FCA reports soar in DDoS attacks following Russia-Ukraine war
New Financial Conduct Authority data shows that Distributed Denial of Service incidents rose by over 20% in the first half of 2022, following the Russian invasion of Ukraine.
Through a Freedom of Information (FOI) request, cyber software vendor Picus Security uncovered a step rise in the number of DDoS attacks reported to FCA, with 25% of all incidents submitted to the government-backed regulator involving DDoS, compared to just 4% in 2021.
DDoS attacks flood an organisation’s network with unwanted traffic with the aim of disrupting operations or bringing them down entirely.
According to Suleyman Ozarslan, Picus Security co-founder and VP of Picus Labs, the primary reason for the increase in DDoS attacks was UK finance firms becoming targeted by nation-state attackers and hacktivists during the ongoing Russia-Ukraine conflict.

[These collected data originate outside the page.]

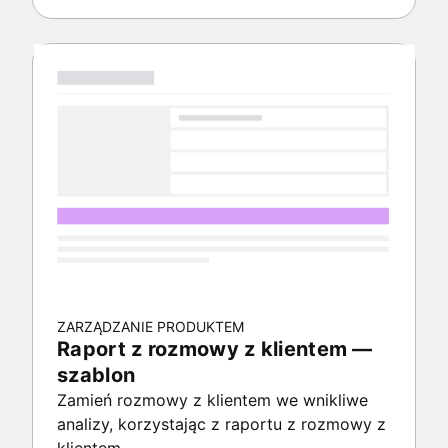
ZARZĄDZANIE PRODUKTEM
Raport z rozmowy z klientem —
szablon
Zamień rozmowy z klientem we wnikliwe
analizy, korzystając z raportu z rozmowy z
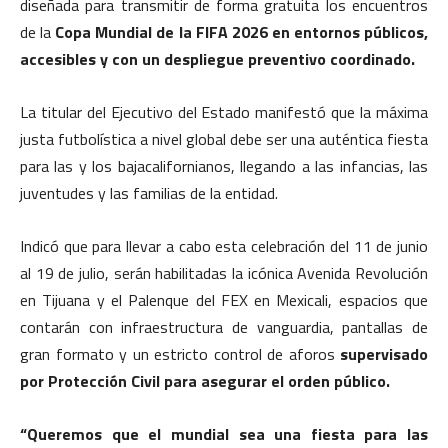
diseñada para transmitir de forma gratuita los encuentros
de la
Copa Mundial de la FIFA 2026 en entornos públicos,
accesibles y con un despliegue preventivo coordinado.
La titular del Ejecutivo del Estado manifestó que la máxima
justa futbolística a nivel global debe ser una auténtica fiesta
para las y los bajacalifornianos, llegando a las infancias, las
juventudes y las familias de la entidad.
Indicó que para llevar a cabo esta celebración del 11 de junio
al 19 de julio, serán habilitadas la icónica Avenida Revolución
en Tijuana y el Palenque del FEX en Mexicali, espacios que
contarán con infraestructura de vanguardia, pantallas de
gran formato y un estricto control de aforos
supervisado
por Protección Civil para asegurar el orden público.
“Queremos que el mundial sea una fiesta para las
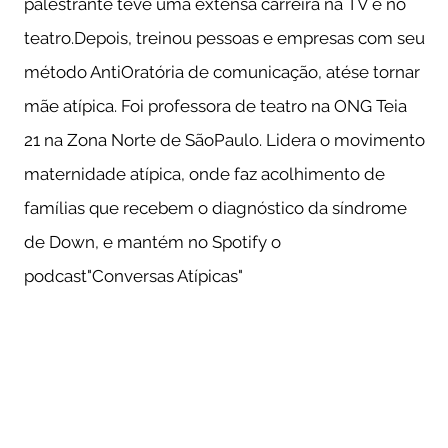
palestrante teve uma extensa carreira na TV e no
teatro.Depois, treinou pessoas e empresas com seu
método AntiOratória de comunicação, atése tornar
mãe atípica. Foi professora de teatro na ONG Teia
21 na Zona Norte de SãoPaulo. Lidera o movimento
maternidade atípica, onde faz acolhimento de
famílias que recebem o diagnóstico da síndrome
de Down, e mantém no Spotify o
podcast"Conversas Atípicas"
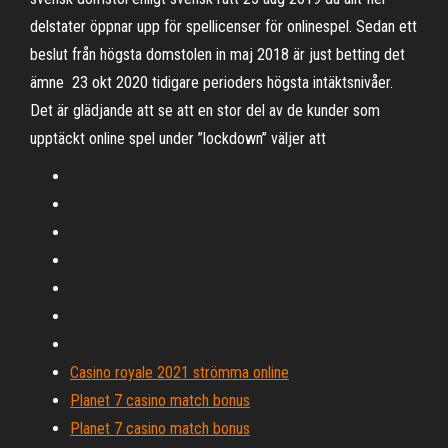
delstater öppnar upp för spellicenser för onlinespel. Sedan ett
beslut från högsta domstolen in maj 2018 är just betting det
ämne 23 okt 2020 tidigare perioders högsta intäktsnivåer.
Det är glädjande att se att en stor del av de kunder som
upptäckt online spel under ”lockdown” väljer att
Casino royale 2021 strömma online
Planet 7 casino match bonus
Planet 7 casino match bonus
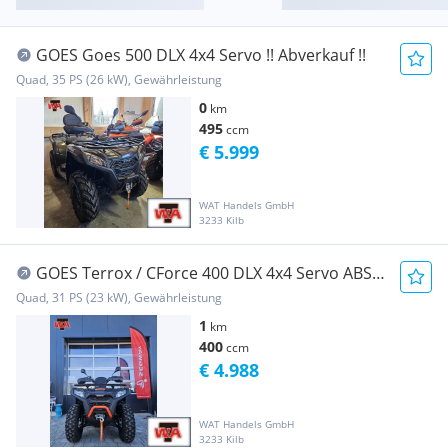
GOES Goes 500 DLX 4x4 Servo !! Abverkauf !!
Quad, 35 PS (26 kW), Gewährleistung
0
km
495
ccm
€ 5.999
WAT Handels GmbH
3233 Kilb
GOES Terrox / CForce 400 DLX 4x4 Servo ABS
90 km/h
Quad, 31 PS (23 kW), Gewährleistung
1
km
400
ccm
€ 4.988
WAT Handels GmbH
3233 Kilb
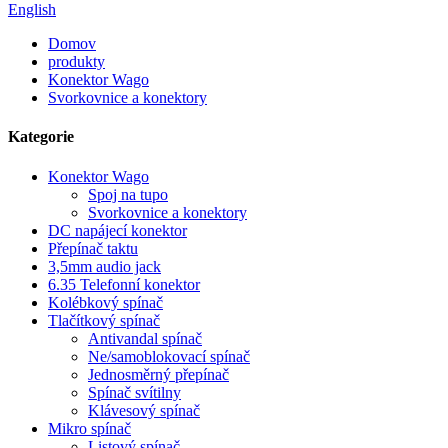
English
Domov
produkty
Konektor Wago
Svorkovnice a konektory
Kategorie
Konektor Wago
Spoj na tupo
Svorkovnice a konektory
DC napájecí konektor
Přepínač taktu
3,5mm audio jack
6.35 Telefonní konektor
Kolébkový spínač
Tlačítkový spínač
Antivandal spínač
Ne/samoblokovací spínač
Jednosměrný přepínač
Spínač svítilny
Klávesový spínač
Mikro spínač
Listový spínač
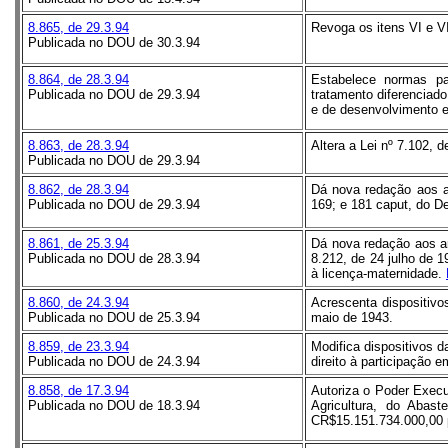
8.865, de 29.3.94
Revoga os itens VI e VI
Publicada no DOU de 30.3.94
8.864, de 28.3.94
Estabelece normas p
Publicada no DOU de 29.3.94
tratamento diferenciado 
e de desenvolvimento em
8.863, de 28.3.94
Altera a Lei nº 7.102, 
Publicada no DOU de 29.3.94
8.862, de 28.3.94
Dá nova redação aos art
Publicada no DOU de 29.3.94
169; e 181 caput, do De
8.861, de 25.3.94
Dá nova redação aos ar
Publicada no DOU de 28.3.94
8.212, de 24 julho de 1
à licença-maternidade.
8.860, de 24.3.94
Acrescenta dispositivo
Publicada no DOU de 25.3.94
maio de 1943.
8.859, de 23.3.94
Modifica dispositivos 
Publicada no DOU de 24.3.94
direito à participação e
8.858, de 17.3.94
Autoriza o Poder Execu
Publicada no DOU de 18.3.94
Agricultura, do Abast
CR$15.151.734.000,00 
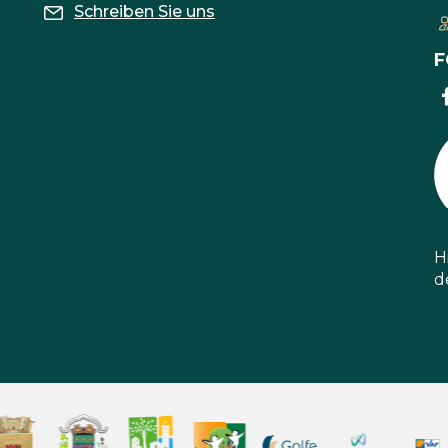
Schreiben Sie uns
F
H
d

DDoS attacks, including sophisticated ‘carpet-bombing,’ are often used against providers of critical infrastructure to disrupt operations and deny access to vital services.
“UK financial institutions are in the crossfire of the ongoing war between Russia and Ukraine and have become a direct target for nation-state attackers and hacktivists seeking to disrupt Ukraine’s allies,” says Ozarslan.
The observed rise in DDoS attacks also coincides with a reported increase in DDoS for hire websites and ransomware operators using DDoS as a tactic to pressure and extort money from targets.